When I am told that with AI, a certain job can now be accomplished in ten minutes, which previously took ten hours, my initial reaction is not a standing ovation, but a query on what the CPU/GPU processing bill looks like, what the software licensing bill looks like, who is responsible for vetting the results before they are made available to the end consumer, and what the company plans on doing with the newly found nine hours and 50 minutes they just saved. This, I submit, is where the real issue lies, and if these newly found ten hours result in more production, more speed, more versions, more reach, and more monetization, then we are talking about a positive ROI for AI, and if not, then we are simply shifting the bill onto someone else’s balance sheet.

The Workforce Shift

The workforce debate is the one that makes people the most uncomfortable, and I can see why. Engineers, editors, operators, assistants, coordinators, and ingest teams everywhere are being promised that these tools will make their jobs faster, easier, and more efficient. What they’re really being promised is that some of the jobs that they do today might not exist in the future. I don’t think that’s going to happen straightforwardly. I think what’s going to happen is that jobs will fragment and shift, and change. Some entry-level jobs will get smaller. Some technical jobs will get very, very fast. And some new jobs will be created in terms of oversight and validation. The people who succeed in that world won’t just be button-pushers. They’ll be the ones who can make connections and who can make things happen.

This shift in accountability is important for one more reason. As AI becomes more integral to production and post-production, the question is no longer just who wields the technology, but who is responsible for what that technology creates. In a world in which synthetic media becomes easier and easier to create, edit, and disseminate, trust is no longer an abstract concept but a very concrete one. Where a given piece of media came from, what’s been changed from its original form, and what’s been created by machine is no longer just a philosophical question but a legal one as well.

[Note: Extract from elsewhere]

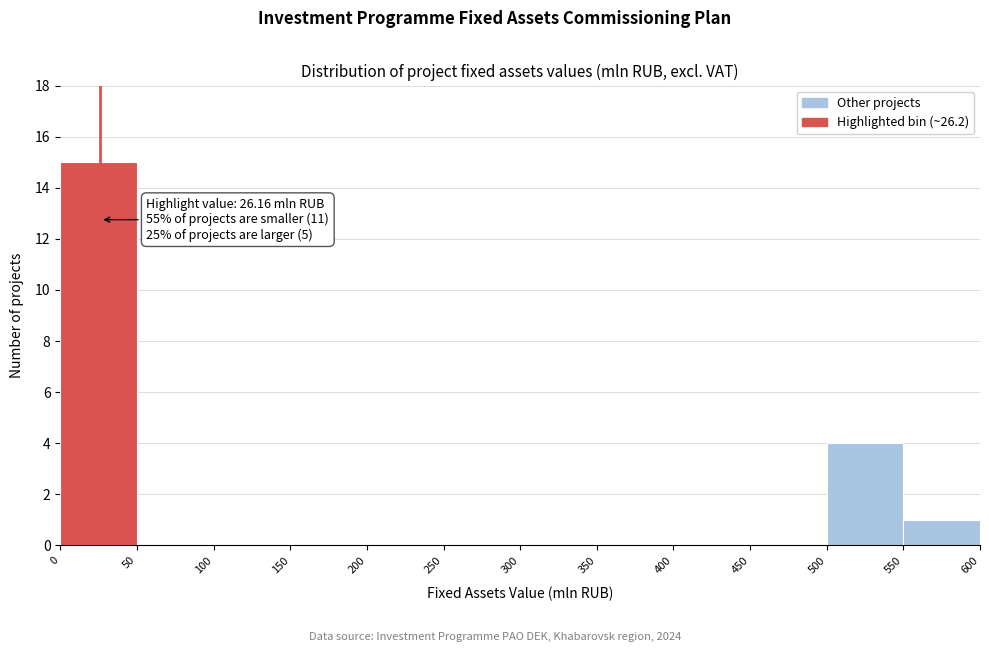

Which range on the x-axis has the tallest bar?

0 to 50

It becomes part of the process, part of quality control, and part of the broader business process. If audiences, partners, and others begin to doubt the integrity of the content itself, then the value of everything that follows begins to erode. That’s why the work that the industry is doing in terms of media authenticity is important, and why it needs to happen faster than the industry’s typical pace.

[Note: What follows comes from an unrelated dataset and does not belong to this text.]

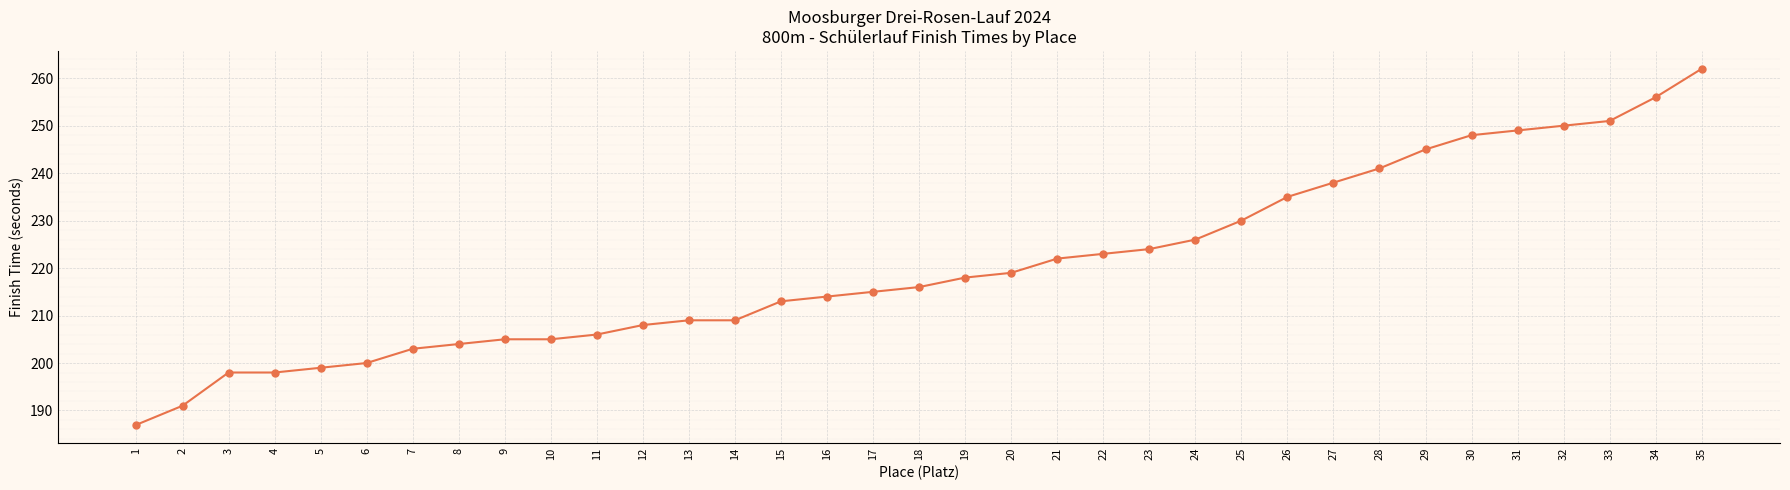

The chart shows a value of 219 at 20. True or false?

True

Philip Grossman: I don’t care if it’s a toilet or a spaceship, I am designing something to solve a problem

Adapting to Another Disruption Cycle

I’m an optimist, but not because I believe that AI is some kind of magic solution that will one day solve all our problems. I’m an optimist because I believe that our industry has been through many cycles of disruption in recent years and has successfully adapted to each one. We’ve made the transition from tape to files, baseband to IP, hardware to software, and traditional delivery to a fragmented and challenging media landscape.

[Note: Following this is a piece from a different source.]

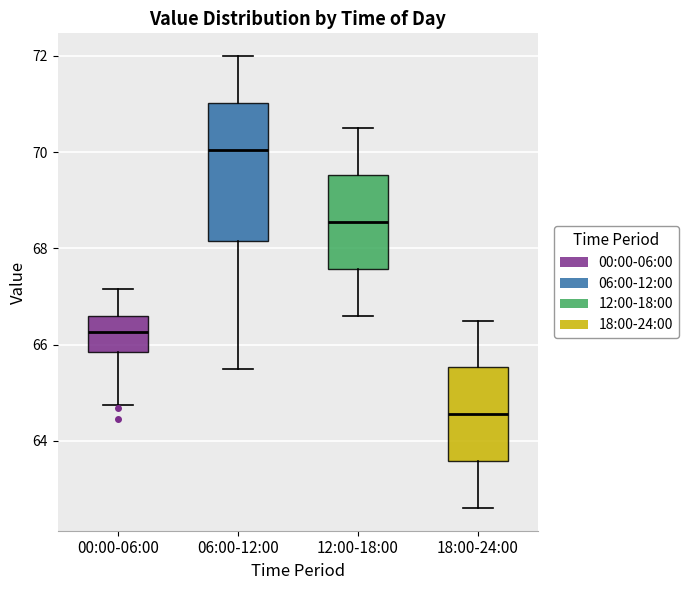

Which box is the tallest, from its lower edge to its upper edge?

06:00-12:00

The successful players are not those who have been chasing all the promises or getting their strategy confused with all the noise. The successful players are those who understand the plumbing, who have respected the workflow, and who have been able to leverage the technology to drive their business. AI will be changing our workflows, our staffing models, our production processes, our post-production processes, our distribution models, and our monetization strategies. It will be cutting our costs in some areas, adding to our costs in some areas, but also providing us with some significant opportunities as an industry to leverage the time we save to produce better work, to reach a wider audience, to drive our revenues

What it will not do is change our mission, which remains the same: to tell stories, to report the news, to reach our audience, and to make the complex look deceptively simple. The tools may make us “smarter”, but the responsibility and the accountability are still ours.

I have always said, “Don’t let technology drive your business.  Let your business drive your business, let technology enable it”.